Prophylactic Fixation of Impending Fractures
- *Corresponding Author:
- Bahaa Kornah
MD, Consultant Orthopedic Surgeon
Al-Azhar University, Cairo
Egypt, 90 D Ahmed Orabi St. Mohandessin
Fax: 00202 33032557
E-mail: [email protected]
Received date: Jul 07, 2016; Accepted date: Aug 04, 2016; Published date: Aug 11, 2016
Citation: Kornah B, Safwat H, Ghany AT, Abdel AAlM (2016) Prophylactic Fixation of Impending Fractures. J Metabolic Synd 5:212. doi: 10.4172/ 2167-0943.1000212
Copyright: © 2016 Kornah B, et al. This is an open-access article distributed under the terms of the Creative Commons Attribution License, which permits unrestricted use, distribution, and reproduction in any medium, provided the original author and source are credited.
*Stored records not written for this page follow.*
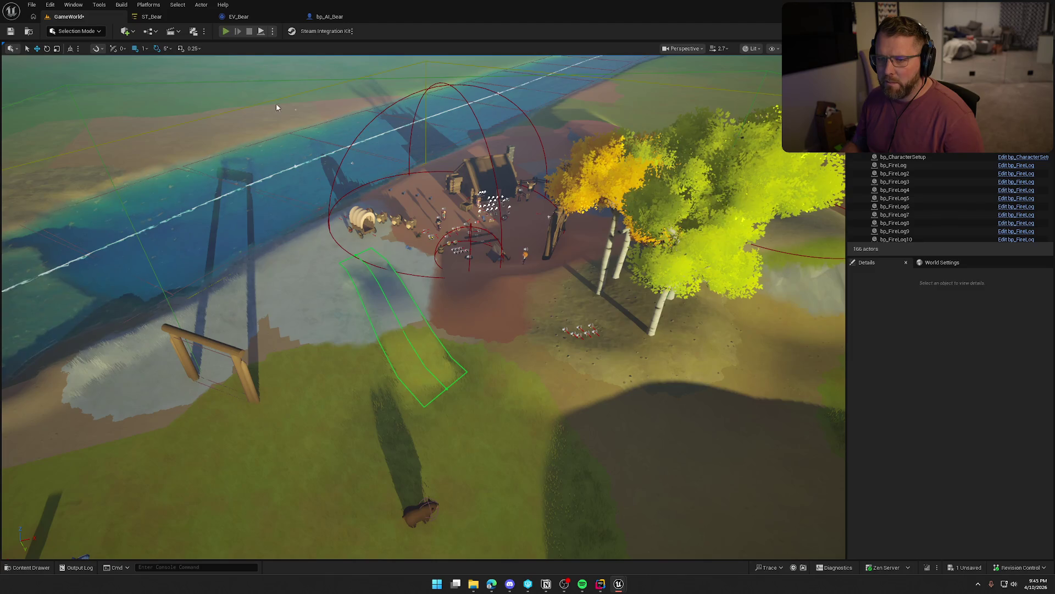
{"action": "key", "text": "alt+p"}
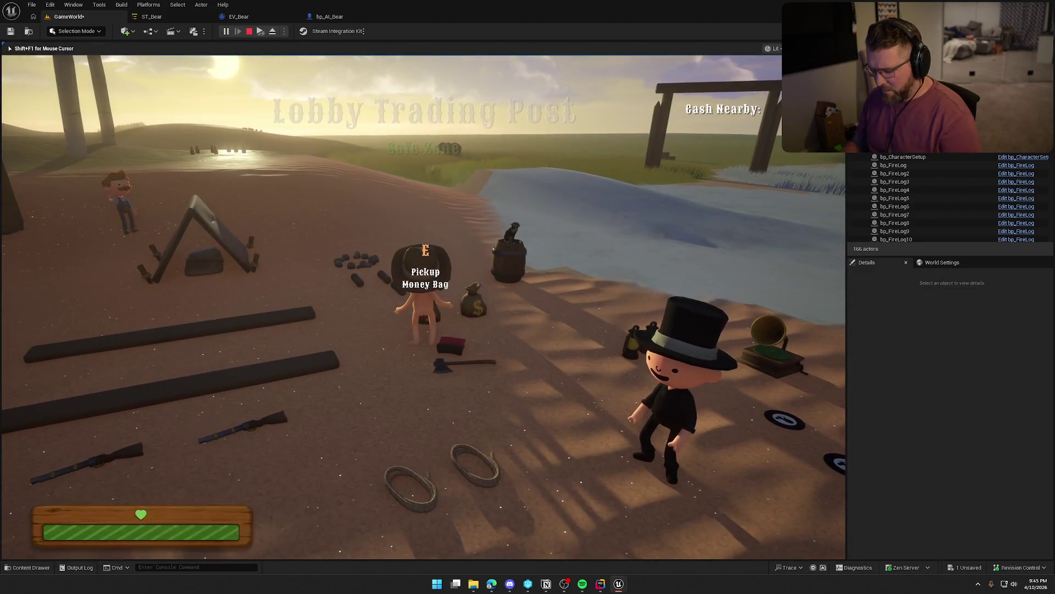
With the gameplay debugger tracking the bear, walk the character around the camp, then end the play-test.
{"action": "key", "text": "apostrophe"}
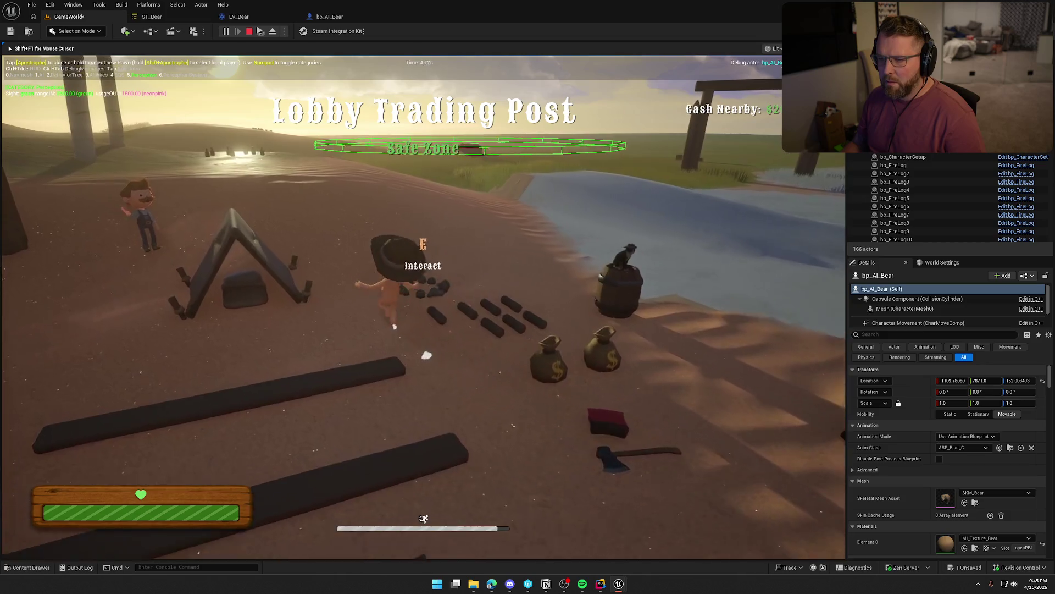
{"action": "key", "text": "shift+w"}
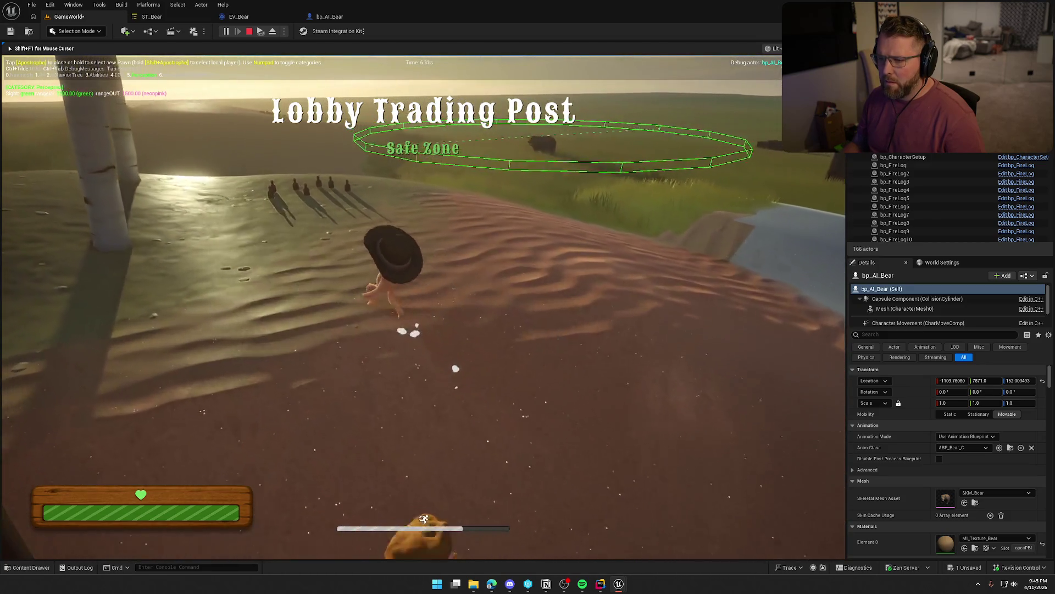
{"action": "key", "text": "w"}
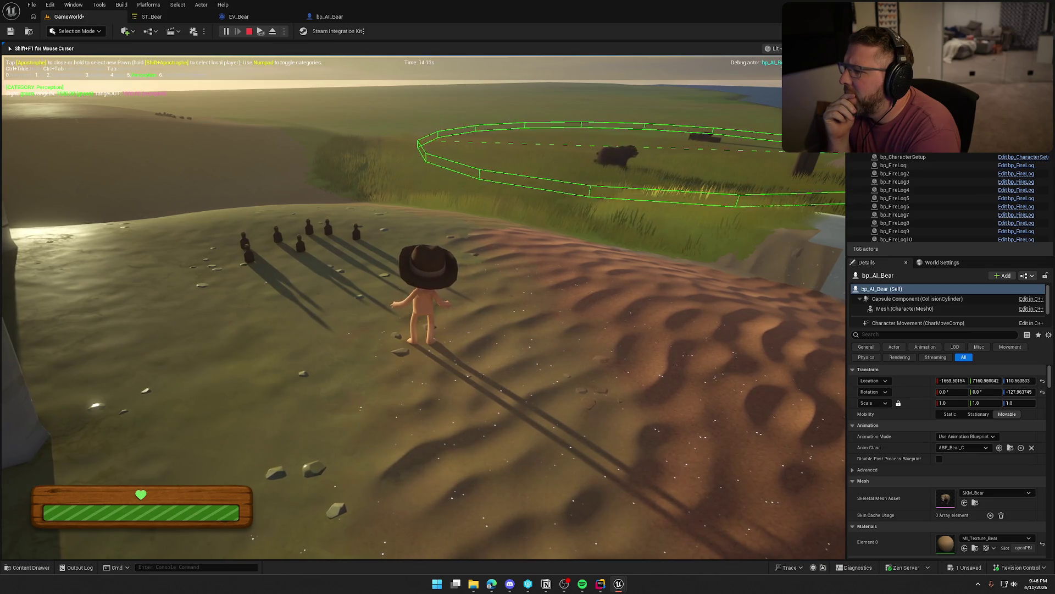
{"action": "mouse_move", "coordinate": [528, 297]}
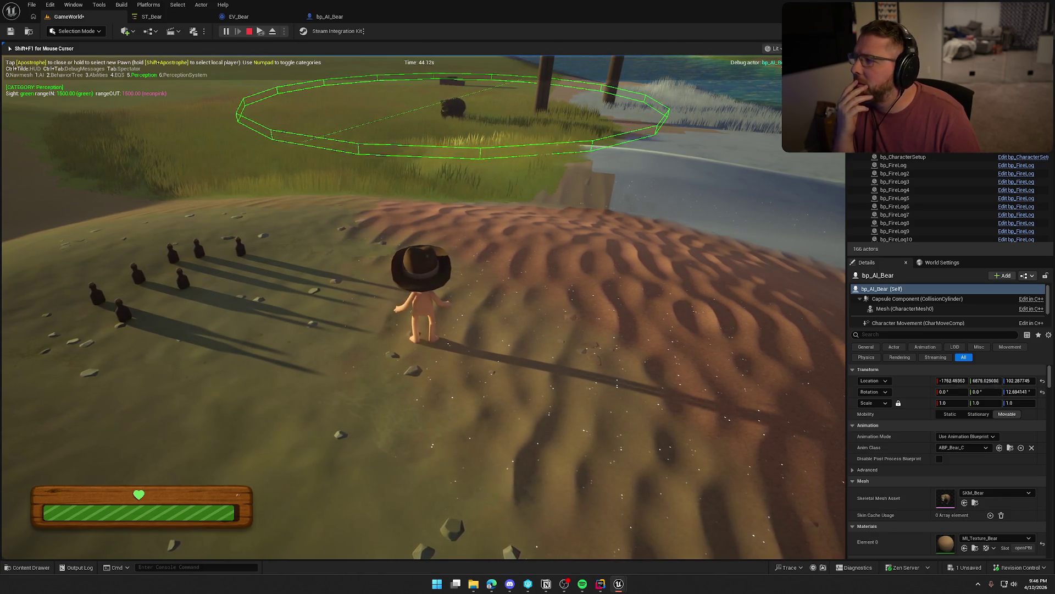
{"action": "key", "text": "a"}
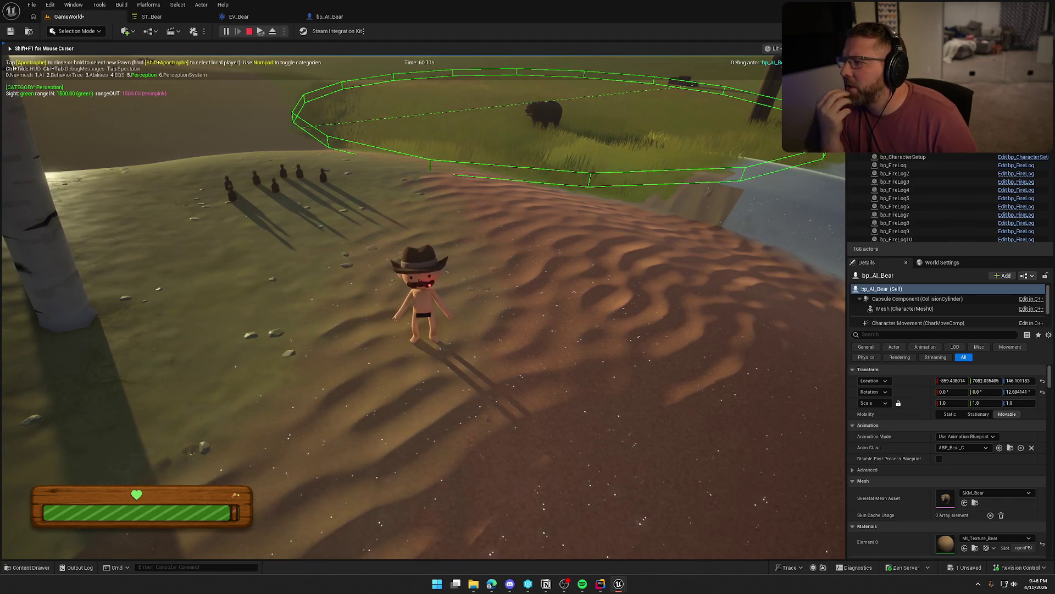
{"action": "key", "text": "w"}
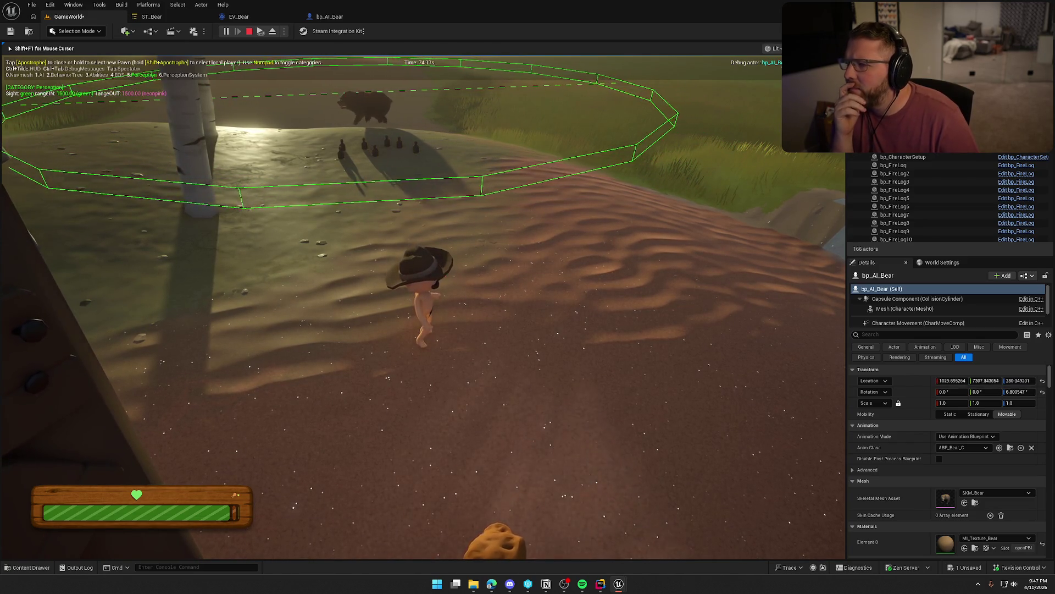
{"action": "key", "text": "F8"}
Aim: Pathologic fractures occur as a result of weakening of the mechanical properties of bone. There are many conditions, which lead to bone softening. There are neoplastic and non-neoplastic diseases that cause pathologic fractures. The aim is to evaluate and to highlight on value of prophylactic fixation of impending fractures in abnormal bone situation to prevent occurrence of pathological fracture and its complications. Patients and methods: Between 2003 and 2009, study on forty-nine patient (35 females and 14 males) between the age of 20 and 65 years with an average age of 49.9 years with expected possibility of fractures of lower extremities. The entire patient with fractures risks prophylactic fixation has done. Different types of fixation either surface plating (dynamic hip screws), medullary (Gamma nails or locking nail) or external fixation in cases unsuitable for surgery was used according to the type and the site of the deformity in combination of management of primary condition. Results: Most patients had significant relief of pain. 35 (71.5%) of patients with impending fracture were ambulatory after therapy and able to walk outdoor while 10 (20.5%) of patients could walk inside door. Three patients (6%) using wheel chair, and they were on renal dialysis. Only one patient (2%) was not able to walk, and he was not cooperative for unknown reason. The mean duration of hospitalization was 21 days (range from 7 to 35 days). That time included preoperative period of investigation and preparation and post-operative surgery and rehabilitation. Discussion: Pathological fractures create a serious morbidity in patients with bone disease. Orthopedic surgeons who look after patients with skeletal lesions should focus on proactive treatments designed to prevent pathologic fractures before they occur. Prophylactic fixations have decreased morbidity compared with patient's sustained fractures before fixation. Conclusion: Surgical fixation of fractures in weight-bearing long bones with impending fractures provides pain relief, and a functionally stable and durable construct. It helps early an ambulation and prevents fracture's complication. It allows independent function and avoids irretrievable catastrophes.